■ **DIRECTIVE**
Starting with the line that holds "realmente otanesca) de" and stopping after the line that holds "Gianfrancesco, referente", repeat the lines below word for word, without the pictures.

[Saved entries]
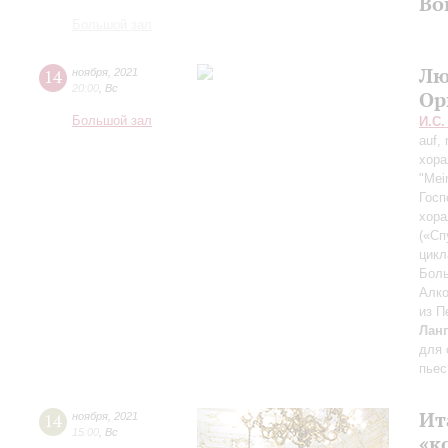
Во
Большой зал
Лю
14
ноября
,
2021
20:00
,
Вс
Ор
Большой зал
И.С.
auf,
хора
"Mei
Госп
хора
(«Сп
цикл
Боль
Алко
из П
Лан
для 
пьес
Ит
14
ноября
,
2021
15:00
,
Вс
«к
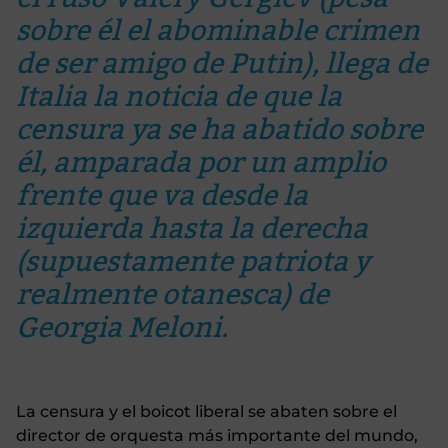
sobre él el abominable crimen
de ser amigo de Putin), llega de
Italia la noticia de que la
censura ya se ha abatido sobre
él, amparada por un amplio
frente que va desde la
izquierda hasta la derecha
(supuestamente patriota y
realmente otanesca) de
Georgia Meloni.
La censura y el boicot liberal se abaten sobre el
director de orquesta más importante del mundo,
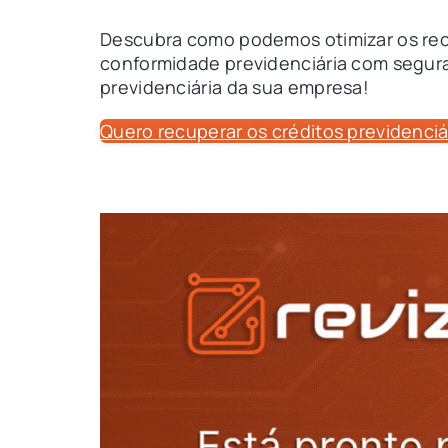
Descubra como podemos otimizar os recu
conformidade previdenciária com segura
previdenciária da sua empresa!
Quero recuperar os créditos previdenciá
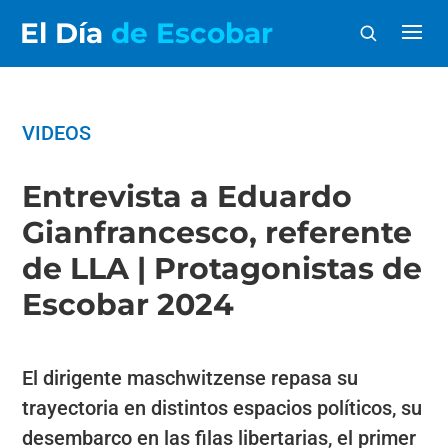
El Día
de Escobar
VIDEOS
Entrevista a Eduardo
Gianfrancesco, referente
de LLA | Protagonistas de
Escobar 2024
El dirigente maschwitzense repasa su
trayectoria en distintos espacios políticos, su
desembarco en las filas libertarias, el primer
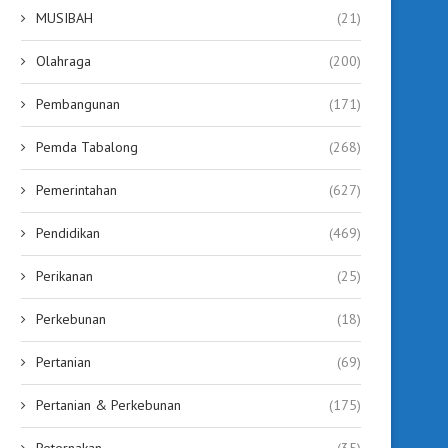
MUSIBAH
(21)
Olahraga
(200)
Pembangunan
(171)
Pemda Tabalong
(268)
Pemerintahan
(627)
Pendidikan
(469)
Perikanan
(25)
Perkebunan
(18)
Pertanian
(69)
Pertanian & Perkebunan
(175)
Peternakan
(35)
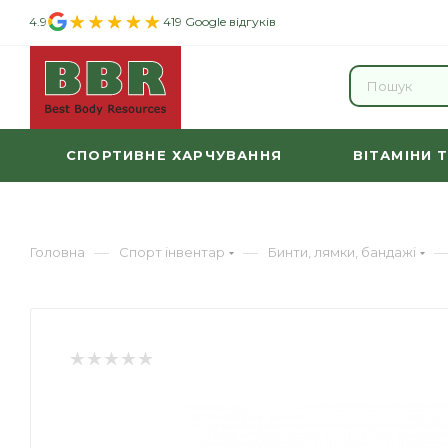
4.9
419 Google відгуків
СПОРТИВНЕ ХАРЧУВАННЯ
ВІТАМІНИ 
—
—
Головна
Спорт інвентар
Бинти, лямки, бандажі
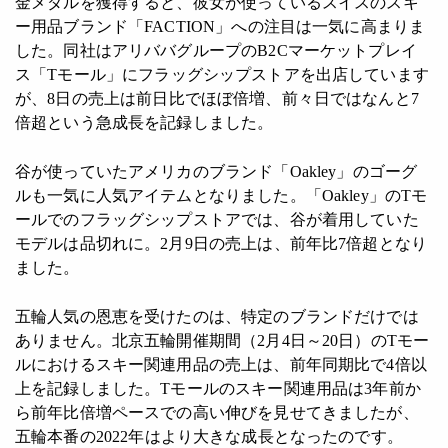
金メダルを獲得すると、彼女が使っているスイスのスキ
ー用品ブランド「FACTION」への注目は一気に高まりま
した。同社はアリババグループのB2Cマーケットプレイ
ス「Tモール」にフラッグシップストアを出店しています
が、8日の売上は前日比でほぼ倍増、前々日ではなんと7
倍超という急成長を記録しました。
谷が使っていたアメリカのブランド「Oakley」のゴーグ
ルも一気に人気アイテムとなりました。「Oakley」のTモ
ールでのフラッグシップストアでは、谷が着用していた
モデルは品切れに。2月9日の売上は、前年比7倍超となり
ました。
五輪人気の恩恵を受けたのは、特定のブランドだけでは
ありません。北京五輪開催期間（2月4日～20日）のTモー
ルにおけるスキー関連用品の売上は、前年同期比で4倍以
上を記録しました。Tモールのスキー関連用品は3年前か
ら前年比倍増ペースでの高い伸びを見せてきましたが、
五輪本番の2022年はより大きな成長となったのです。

* * *

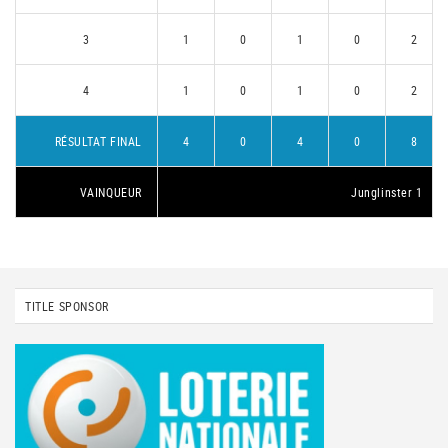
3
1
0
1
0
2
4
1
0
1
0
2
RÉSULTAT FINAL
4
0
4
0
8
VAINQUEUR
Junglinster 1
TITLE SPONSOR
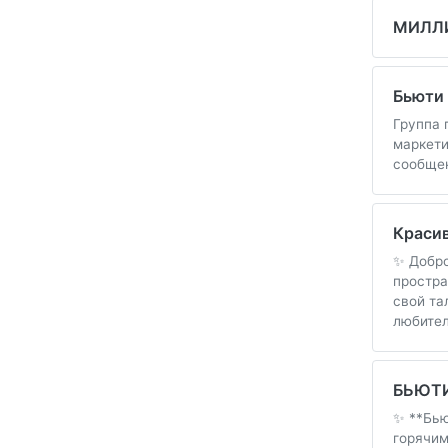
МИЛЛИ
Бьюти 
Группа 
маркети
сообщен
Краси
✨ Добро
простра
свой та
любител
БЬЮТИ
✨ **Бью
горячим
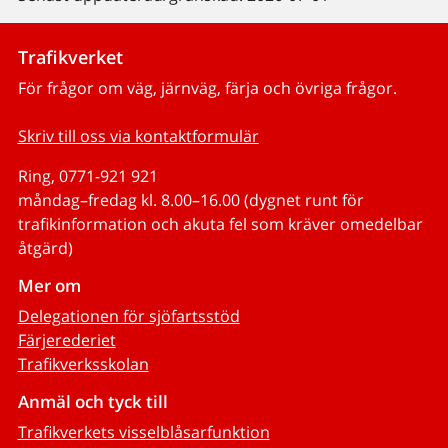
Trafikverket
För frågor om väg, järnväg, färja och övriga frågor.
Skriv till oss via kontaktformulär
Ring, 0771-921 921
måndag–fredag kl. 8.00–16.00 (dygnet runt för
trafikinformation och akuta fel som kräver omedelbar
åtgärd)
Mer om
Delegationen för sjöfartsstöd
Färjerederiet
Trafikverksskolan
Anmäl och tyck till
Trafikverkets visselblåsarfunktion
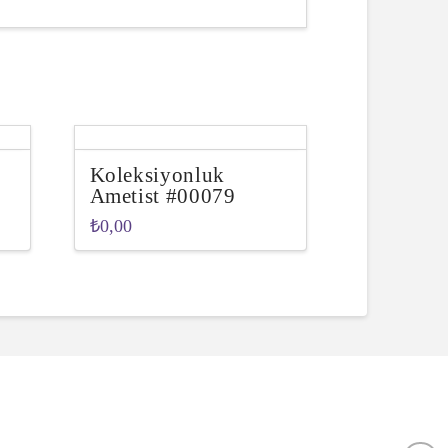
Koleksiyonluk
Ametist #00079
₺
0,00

■ **TASK SOLUTION**
realmente otanesca) de
Georgia Meloni.
La censura y el boicot liberal se abaten sobre el
director de orquesta más importante del mundo,
Descubra como podemos otimizar os recu
conformidade previdenciária com segura
previdenciária da sua empresa!
Quero recuperar os créditos previdenciá
El Día
de Escobar
VIDEOS
Entrevista a Eduardo
Gianfrancesco, referente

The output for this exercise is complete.